Since HTTP is a stateless protocol, the Web server retains no memory of past actions and treats each browser request as a one-time event. This statelessness makes it difficult for Web developers to create the level of application interactivity that most users expect. Although persistent application state can be maintained in a database or stored in files, such solutions are often difficult to implement, and involve a hefty memory overhead and performance penalty. ASP surmounts these problems by providing its own session management.

Using the ASP Session object, one of the ASP built-in objects, developers can store any data they wish, including references to objects they have instantiated. The Session object is analogous to an associative array, into which values may be stored and retrieved by using a string (or keyword) as the index.
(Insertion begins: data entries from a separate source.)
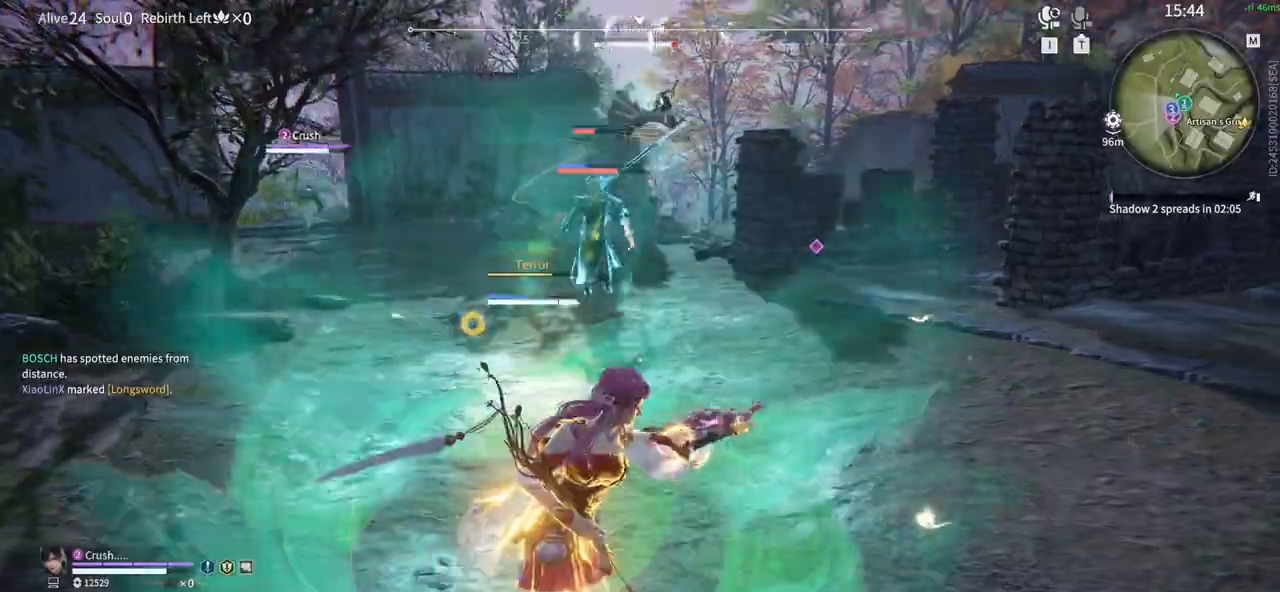
{"keys": [], "mouse": [], "events": []}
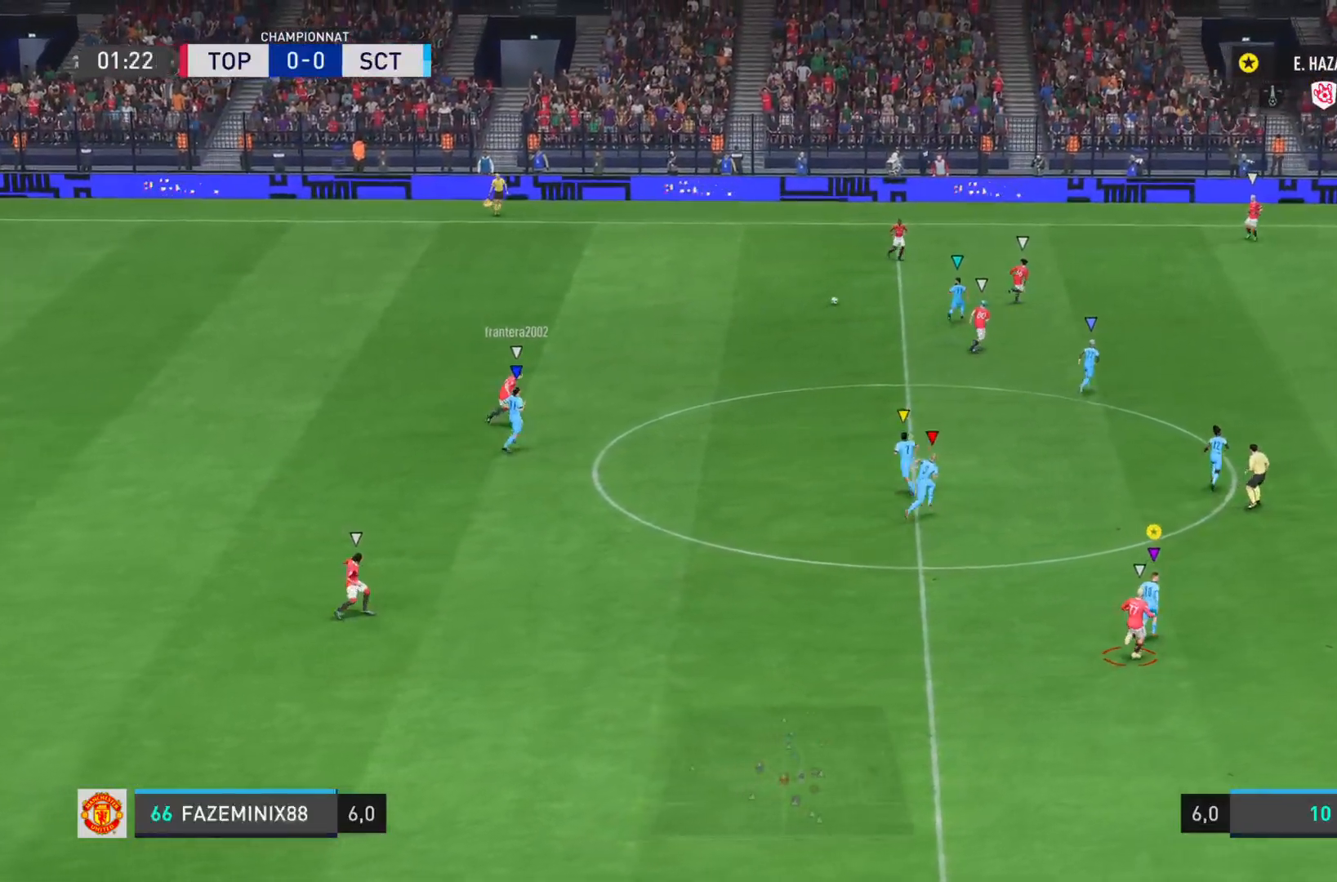
Gameplay with a controller (PlayStation layout); each line is a JSON object with the inputs held at the frame after it. "events" lists button and stick changes between this image and that frame as [ms after this image, input, new state], when the widget could be followed in between. Not read: L3 R3.
{"buttons": ["L1"], "left_stick": "center", "right_stick": "center", "events": [[83, "right_stick", "center"], [367, "L1", "up"], [434, "L1", "down"]]}
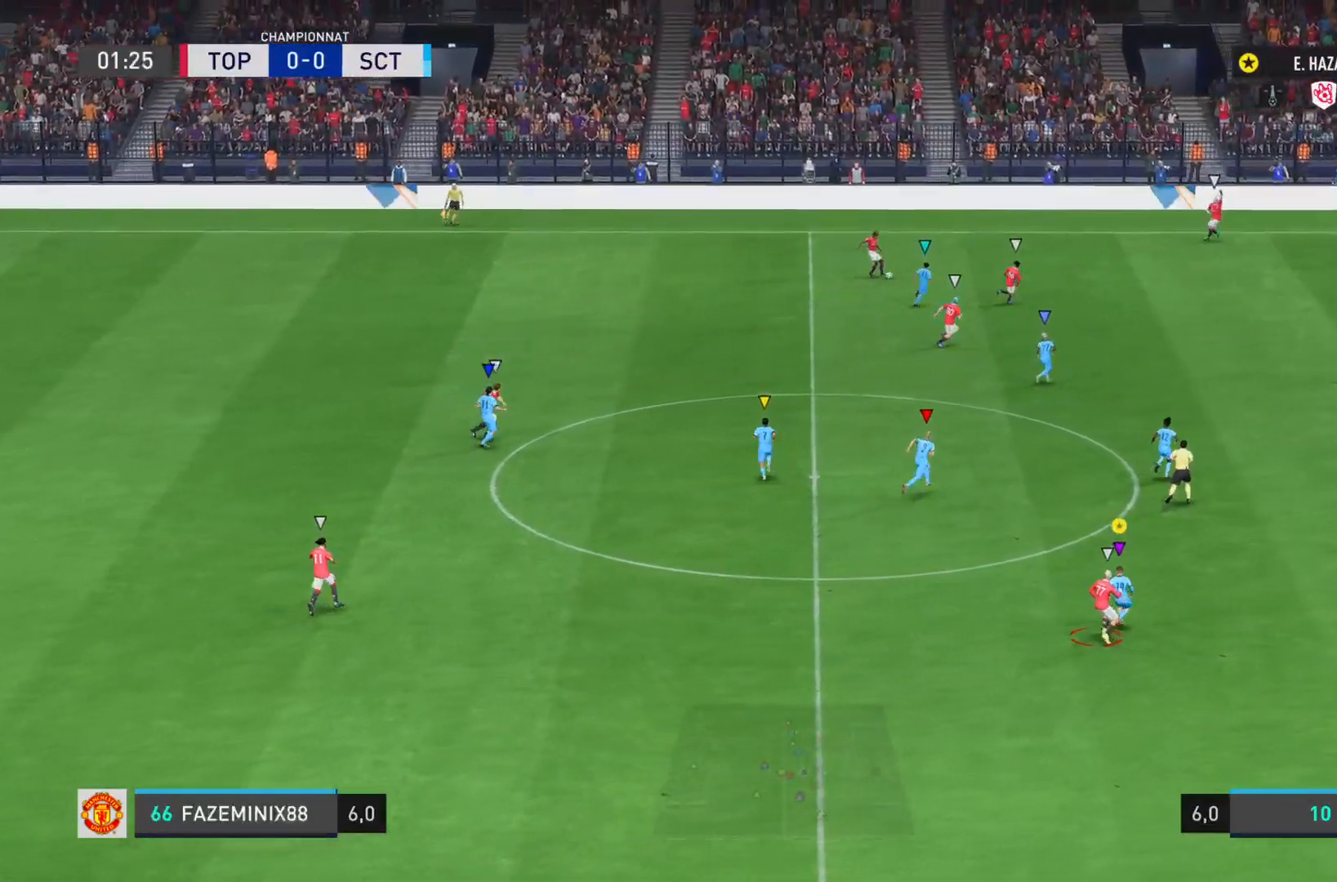
{"buttons": ["L1"], "left_stick": "right", "right_stick": "center", "events": [[451, "left_stick", "right"]]}
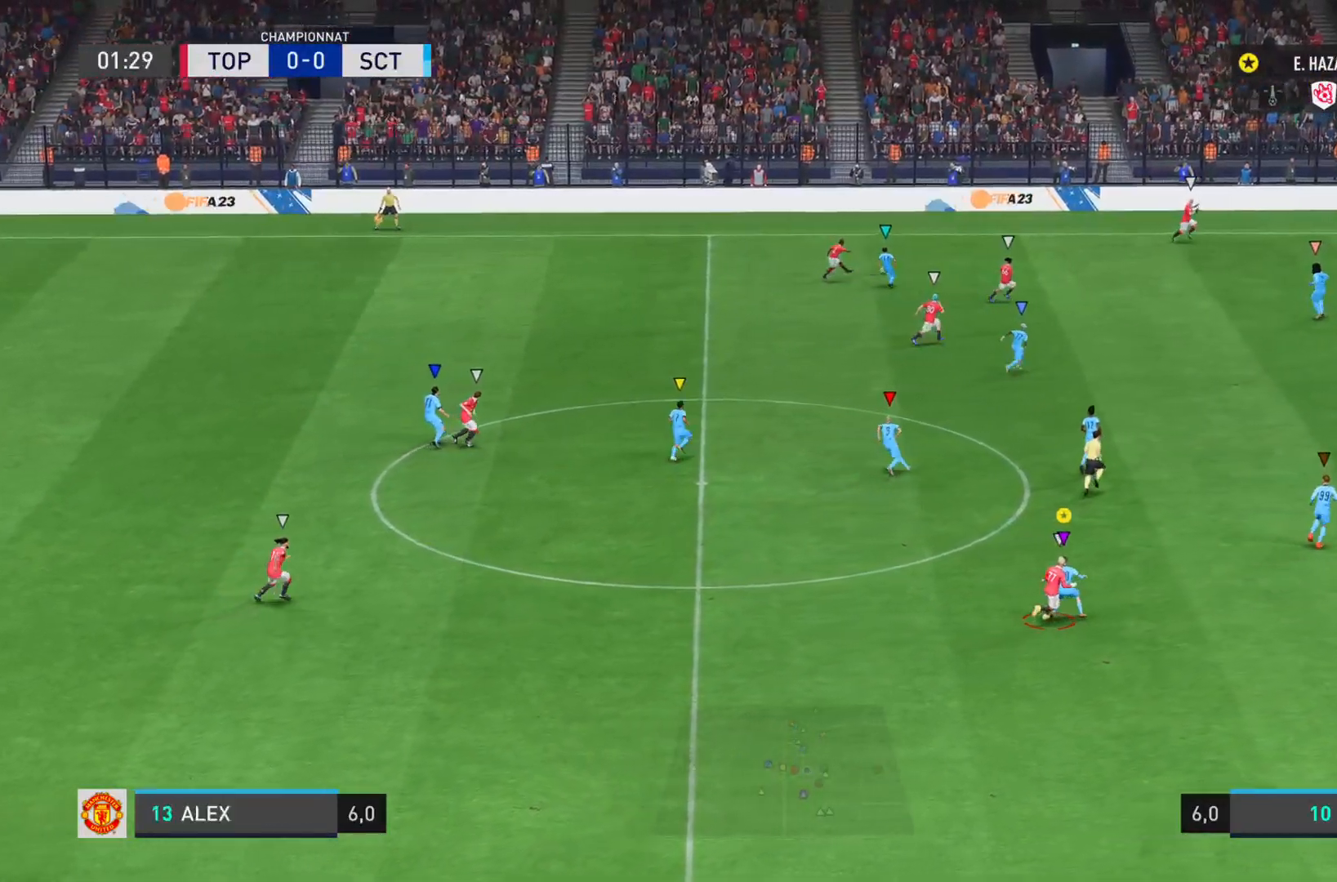
{"buttons": [], "left_stick": "right", "right_stick": "right"}
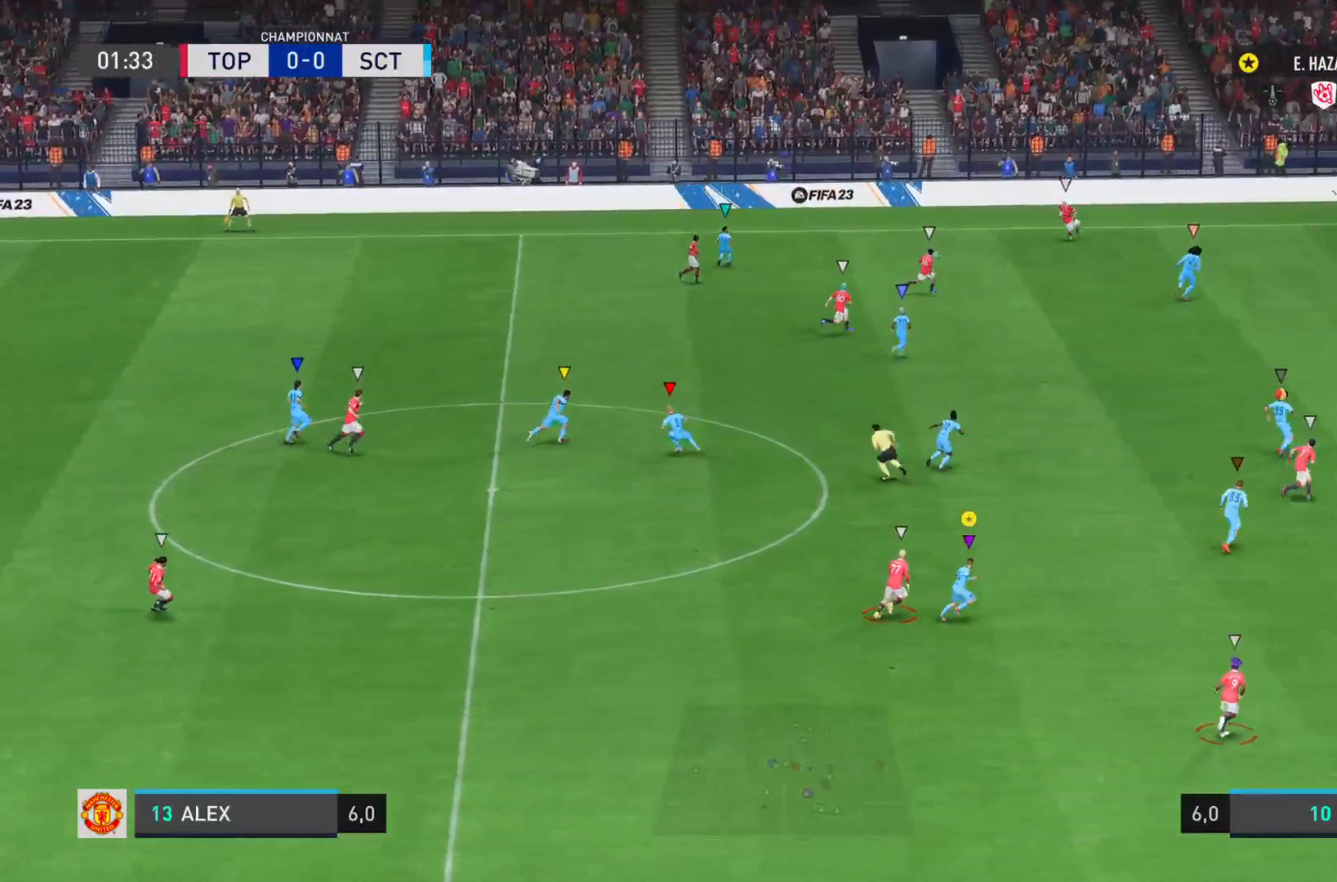
{"buttons": [], "left_stick": "right", "right_stick": "right", "events": []}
For example, the following instruction assigns “John Doe” to the MyName entry in the array:

<% Session("MyName") = "John Doe" %>

The value “John Doe” is retrieved from the Session object by using the MyName keyword, as shown here:

My name is: <%= Session("MyName") %>

The Session object exists in memory on the server and maintains its state for the duration of the user’s Web session. You can disable this object on a page-by-page basis using the declarative <%@ EnableSessionState=False %>. Disabling the Session object does not affect values that have previously been stored in this object. However, it may speed up the processing of pages that don’t use the Session object. Furthermore, multiple ASP pages in an HTML frameset may be serialized (run in sequential order) if they use session state. Disabling the Session object in child frames that don’t require it will allow the frame requests to execute concurrently.

The Application object is used in a similar fashion to store values that persist for the lifetime of the ASP application; it is also used to share values across user sessions. The values stored in the Session and Application objects persist between page requests, and can be retrieved at any point using the keyword that they were assigned.